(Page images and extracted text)
___
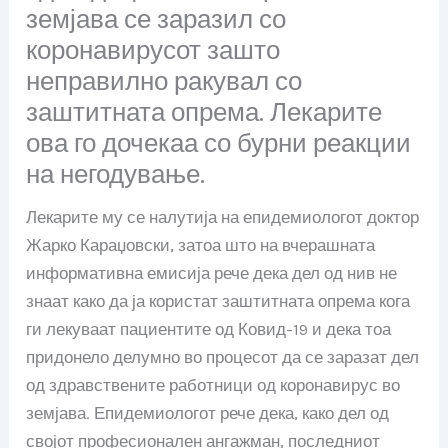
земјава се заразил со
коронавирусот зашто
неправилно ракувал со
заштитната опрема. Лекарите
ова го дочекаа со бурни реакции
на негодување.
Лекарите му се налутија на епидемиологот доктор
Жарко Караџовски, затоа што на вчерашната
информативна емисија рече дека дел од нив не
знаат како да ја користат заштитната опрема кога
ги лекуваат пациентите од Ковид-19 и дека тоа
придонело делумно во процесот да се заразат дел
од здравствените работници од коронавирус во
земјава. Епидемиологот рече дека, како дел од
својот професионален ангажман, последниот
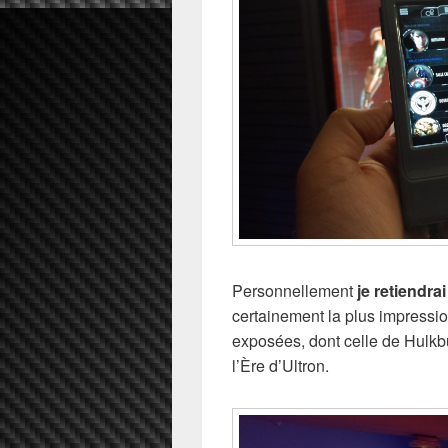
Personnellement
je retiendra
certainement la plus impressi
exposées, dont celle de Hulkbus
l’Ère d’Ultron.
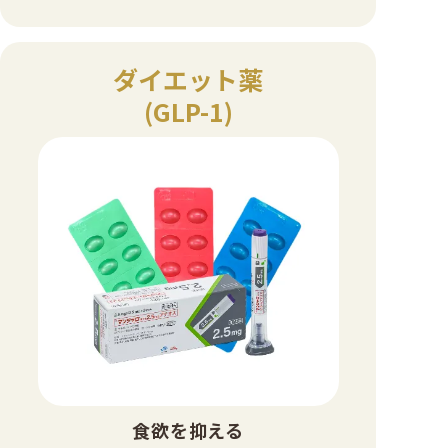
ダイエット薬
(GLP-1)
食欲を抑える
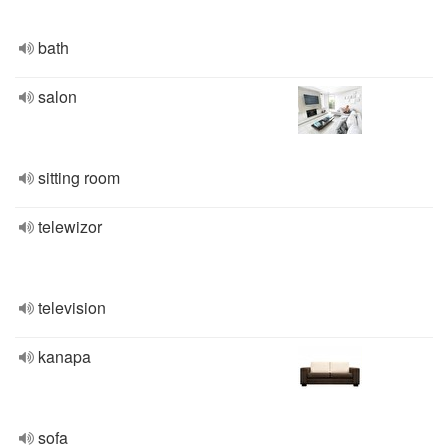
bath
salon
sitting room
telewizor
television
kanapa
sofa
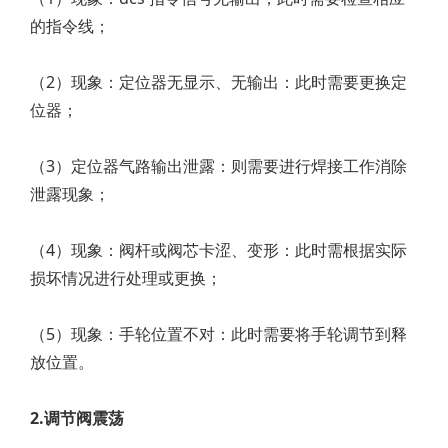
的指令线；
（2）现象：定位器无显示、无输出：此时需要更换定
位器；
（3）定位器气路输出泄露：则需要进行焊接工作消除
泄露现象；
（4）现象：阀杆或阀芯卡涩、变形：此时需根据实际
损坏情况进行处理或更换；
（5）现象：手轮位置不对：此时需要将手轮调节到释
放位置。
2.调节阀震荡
___
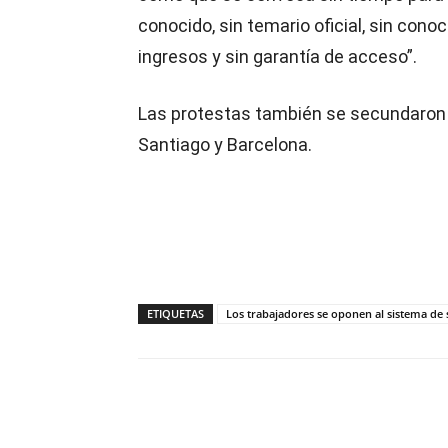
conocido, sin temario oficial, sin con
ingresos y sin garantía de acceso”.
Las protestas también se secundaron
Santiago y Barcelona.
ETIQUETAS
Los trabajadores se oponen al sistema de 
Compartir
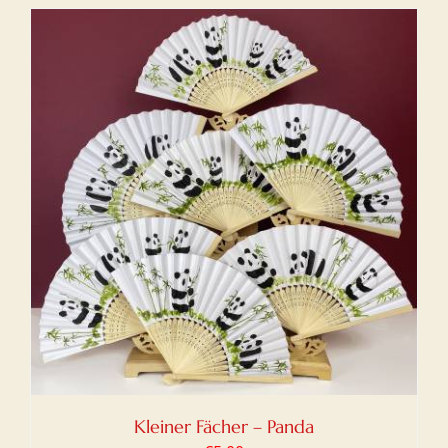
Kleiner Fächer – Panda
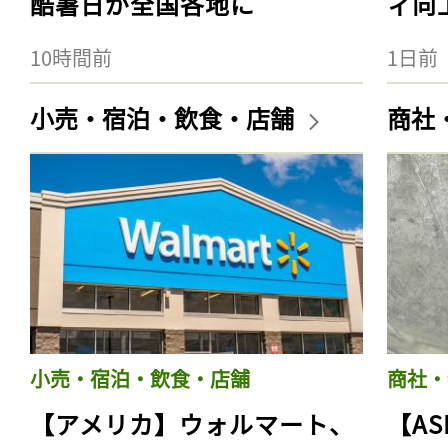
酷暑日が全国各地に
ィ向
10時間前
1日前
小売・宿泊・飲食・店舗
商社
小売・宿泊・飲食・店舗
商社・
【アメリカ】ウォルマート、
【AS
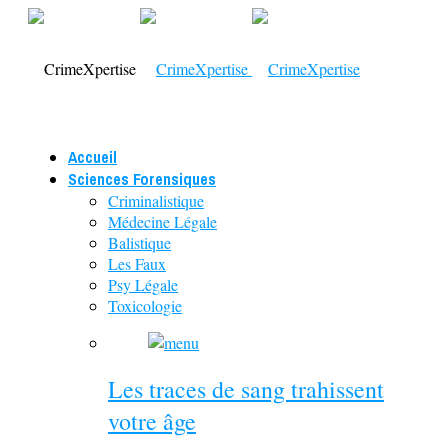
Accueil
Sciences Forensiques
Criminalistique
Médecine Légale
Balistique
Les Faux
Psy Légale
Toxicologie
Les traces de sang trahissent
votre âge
___
(YOUR TASK) Where does "Лекарите" appear in the records above? Copy every line that has it.

(SOLUTION)
заштитната опрема. Лекарите
Лекарите му се налутија на епидемиологот доктор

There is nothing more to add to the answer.